Ketika itu, korban juga diminta menandatangani perjanjian yang isinya menyatakan terkait perjanjian antara pelamar kerja dengan pihak perusahaan.
Setelah membayar uang tersebut, siang tadi korban mendapat panggilan dari cabang perusahaan di Jakarta Selatan yang berlokasi di Jalan Dewi Sartika, Kramat Jati.
“Isi undangannya pengesahan dan proses penempatan kerja, seragam, id card, dan disampaikan langsung kerja. Tapi saat tiba di sana keponakan saya enggak mendapat sesuai dijanjikan,” bebernya.

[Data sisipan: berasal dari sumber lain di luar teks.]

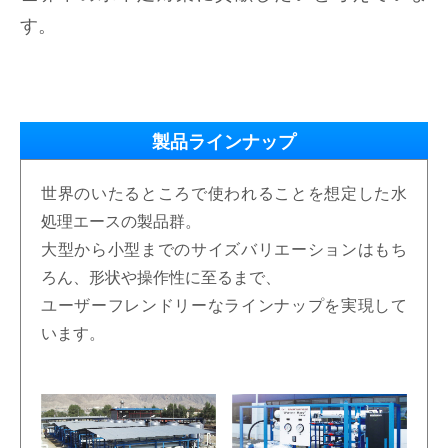
含塩水脱塩造水装置
誰にでも使える装置
す。
採用情報
お問い合わせ
淡水化の原理について
排水処理装置
当社が選ばれる理由
採用情報
よくある質問
水中の不純物について
屋外設置型装置
低ランニングコストの実現
社員の声
製品ラインナップ
プライバシーポリシー
レンタル用淡水化装置
エントリーシート
世界のいたるところで使われることを想定した水
処理エースの製品群。
大型から小型までのサイズバリエーションはもち
ろん、形状や操作性に至るまで、
ユーザーフレンドリーなラインナップを実現して
います。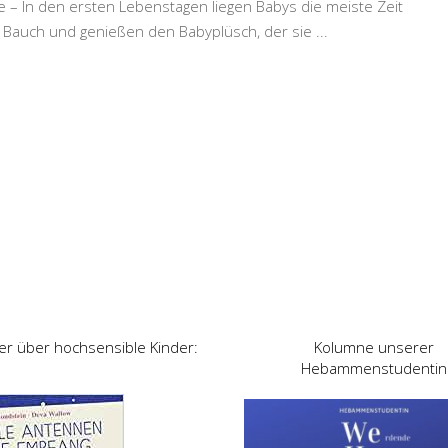
le – In den ersten Lebenstagen liegen Babys die meiste Zeit
Bauch und genießen den Babyplüsch, der sie
...
er über hochsensible Kinder:
Kolumne unserer
Hebammenstudentin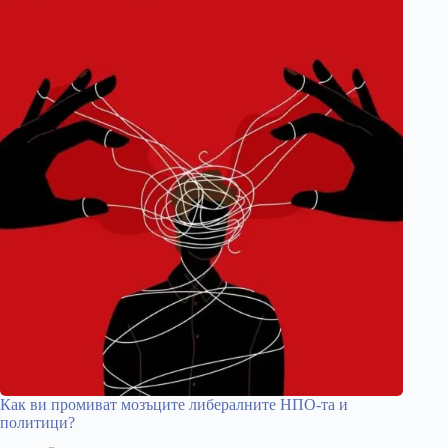
Как ви промиват мозъците либералните НПО-та и
политици?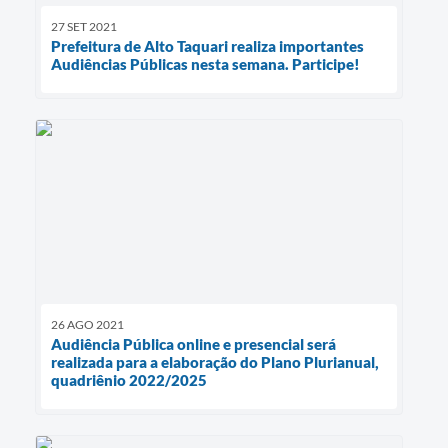
27 SET 2021
Prefeitura de Alto Taquari realiza importantes
Audiências Públicas nesta semana. Participe!
26 AGO 2021
Audiência Pública online e presencial será
realizada para a elaboração do Plano Plurianual,
quadriênio 2022/2025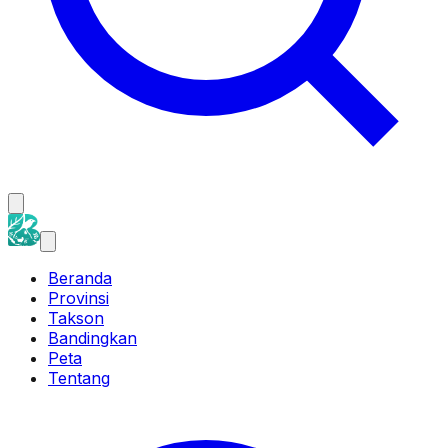
Beranda
Provinsi
Takson
Bandingkan
Peta
Tentang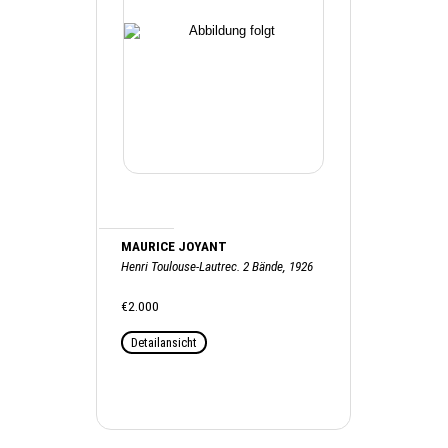
MAURICE JOYANT
Henri Toulouse-Lautrec. 2 Bände, 1926
€2.000
Detailansicht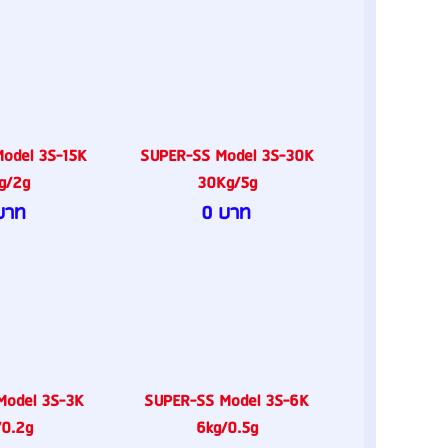
odel 3S-15K
SUPER-SS Model 3S-30K
g/2g
30Kg/5g
บาท
0 บาท
Model 3S-3K
SUPER-SS Model 3S-6K
/0.2g
6kg/0.5g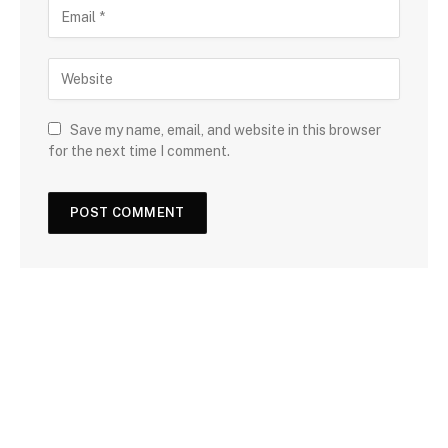
Save my name, email, and website in this browser
for the next time I comment.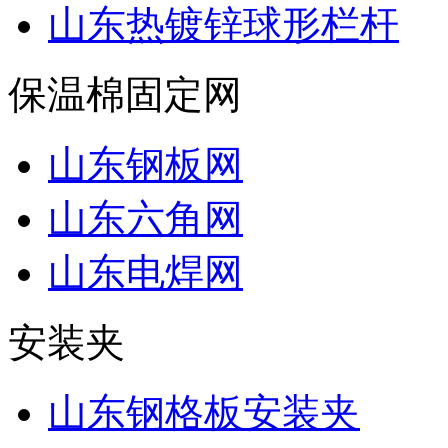
山东热镀锌球形栏杆
保温棉固定网
山东钢板网
山东六角网
山东电焊网
安装夹
山东钢格板安装夹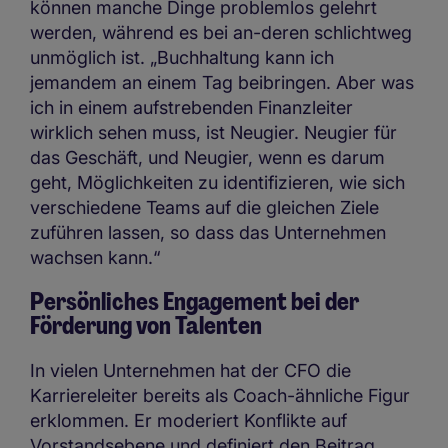
können manche Dinge problemlos gelehrt
werden, während es bei an-deren schlichtweg
unmöglich ist. „Buchhaltung kann ich
jemandem an einem Tag beibringen. Aber was
ich in einem aufstrebenden Finanzleiter
wirklich sehen muss, ist Neugier. Neugier für
das Geschäft, und Neugier, wenn es darum
geht, Möglichkeiten zu identifizieren, wie sich
verschiedene Teams auf die gleichen Ziele
zuführen lassen, so dass das Unternehmen
wachsen kann.“
Persönliches Engagement bei der
Förderung von Talenten
In vielen Unternehmen hat der CFO die
Karriereleiter bereits als Coach-ähnliche Figur
erklommen. Er moderiert Konflikte auf
Vorstandsebene und definiert den Beitrag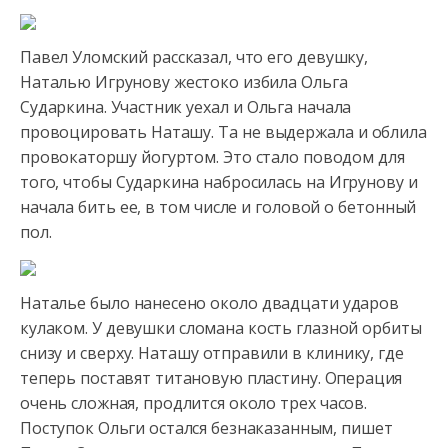
Павел Уломский рассказал, что его девушку,
Наталью Игрунову жестоко избила Ольга
Сударкина. Участник уехал и Ольга
начала
провоцировать Наташу. Та не выдержала и облила
провокаторшу йогуртом. Это стало поводом для
того, чтобы Сударкина набросилась на Игрунову и
начала бить ее, в том числе и головой о бетонный
пол.
Наталье было нанесено около двадцати ударов
кулаком. У девушки сломана кость глазной орбиты
снизу и сверху. Наташу отправили в клинику, где
теперь поставят титановую пластину. Операция
очень сложная, продлится около трех часов.
Поступок Ольги остался безнаказанным, пишет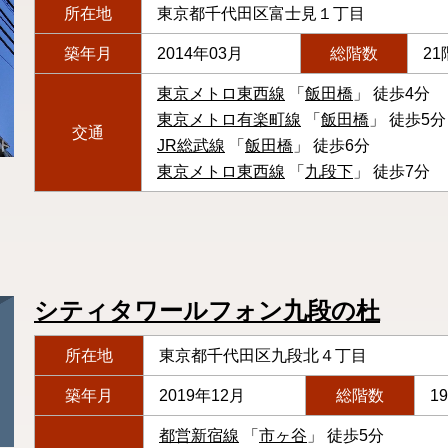
所在地
東京都千代田区富士見１丁目
築年月
2014年03月
総階数
21
東京メトロ東西線
「
飯田橋
」 徒歩4分
東京メトロ有楽町線
「
飯田橋
」 徒歩5分
交通
JR総武線
「
飯田橋
」 徒歩6分
東京メトロ東西線
「
九段下
」 徒歩7分
シティタワールフォン九段の杜
所在地
東京都千代田区九段北４丁目
築年月
2019年12月
総階数
1
都営新宿線
「
市ヶ谷
」 徒歩5分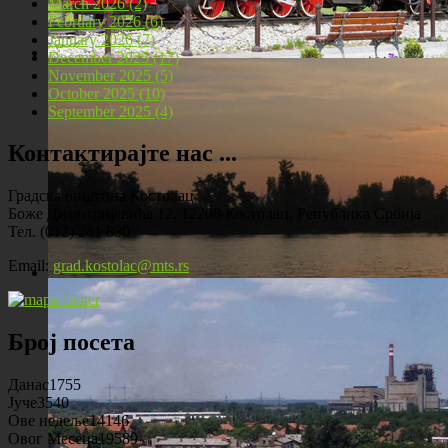
March 2026 (2)
February 2026 (6)
January 2026 (7)
December 2025 (17)
November 2025 (5)
Локомотива у центру Костолца
October 2025 (10)
September 2025 (4)
Контактирајте нас ...
Градска општина Костолац
Боже Димитријевића 12, 12208 Костолац, Република Србија
Тел. (012) 241 830
Email:
grad.kostolac@mts.rs
Костолац на Дунаву
Број посета
Данас
1755
Јуче
3540
Ове недеље
14146
Овог Месеца
19589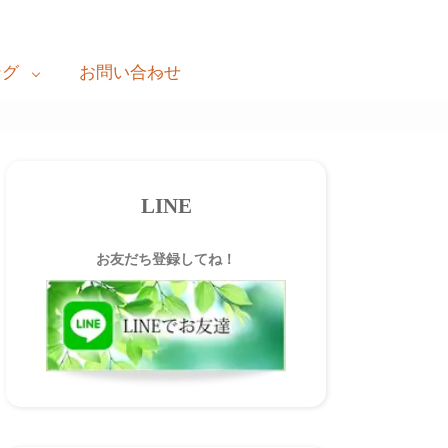
ング
お問い合わせ
LINE
お友だち登録してね！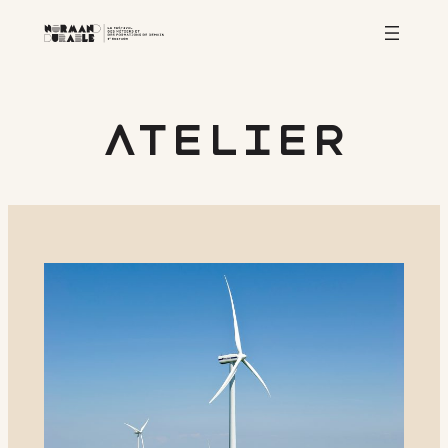
atelier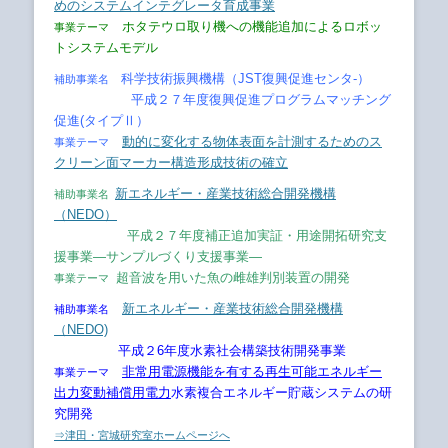
めのシステムインテグレータ育成事業
ホタテウロ取り機への機能追加によるロボッ
事業テーマ
トシステムモデル
科学技術振興機構（JST復興促進センタ-）
補助事業名
平成２７年度復興促進プログラムマッチング
促進(タイプⅡ）
動的に変化する物体表面を計測するためのス
事業テーマ
クリーン面マーカー構造形成技術の確立
新エネルギー・産業技術総合開発機構
補助事業名
（NEDO）
平成２７年度補正追加実証・用途開拓研究支
援事業―サンプルづくり支援事業―
超音波を用いた魚の雌雄判別装置の開発
事業テーマ
新エネルギー・産業技術総合開発機構
補助事業名
（NEDO)
平成２6年度水素社会構築技術開発事業
非常用電源機能を有する再生可能エネルギー
事業テーマ
出力変動補償用電力
水素複合エネルギー
貯蔵システムの研
究開発
⇒津田・宮城研究室ホームページへ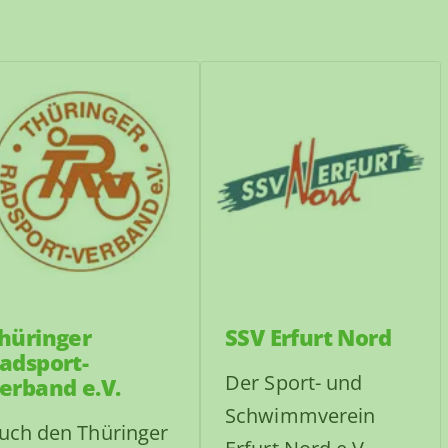
hüringer
SSV Erfurt Nord
adsport-
Der Sport- und
erband e.V.
Schwimmverein
uch den Thüringer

Janter menjelaskan, saat tiba pada perusahaan di Jalan Dewi Sartika itu keponakannya tidak juga mendapatkan seragam, id card, dan penempatan lokasi kerja sebagai kasir seperti yang dijanjikan.
Korbannya pun tidak hanya seorang, karena saat tiba di lokasi ada tiga pelamar kerja lain mengalami nasib serupa. Kendati sudah menyerahkan uang pada kisaran Rp800 ribu hingga jutaan rupiah.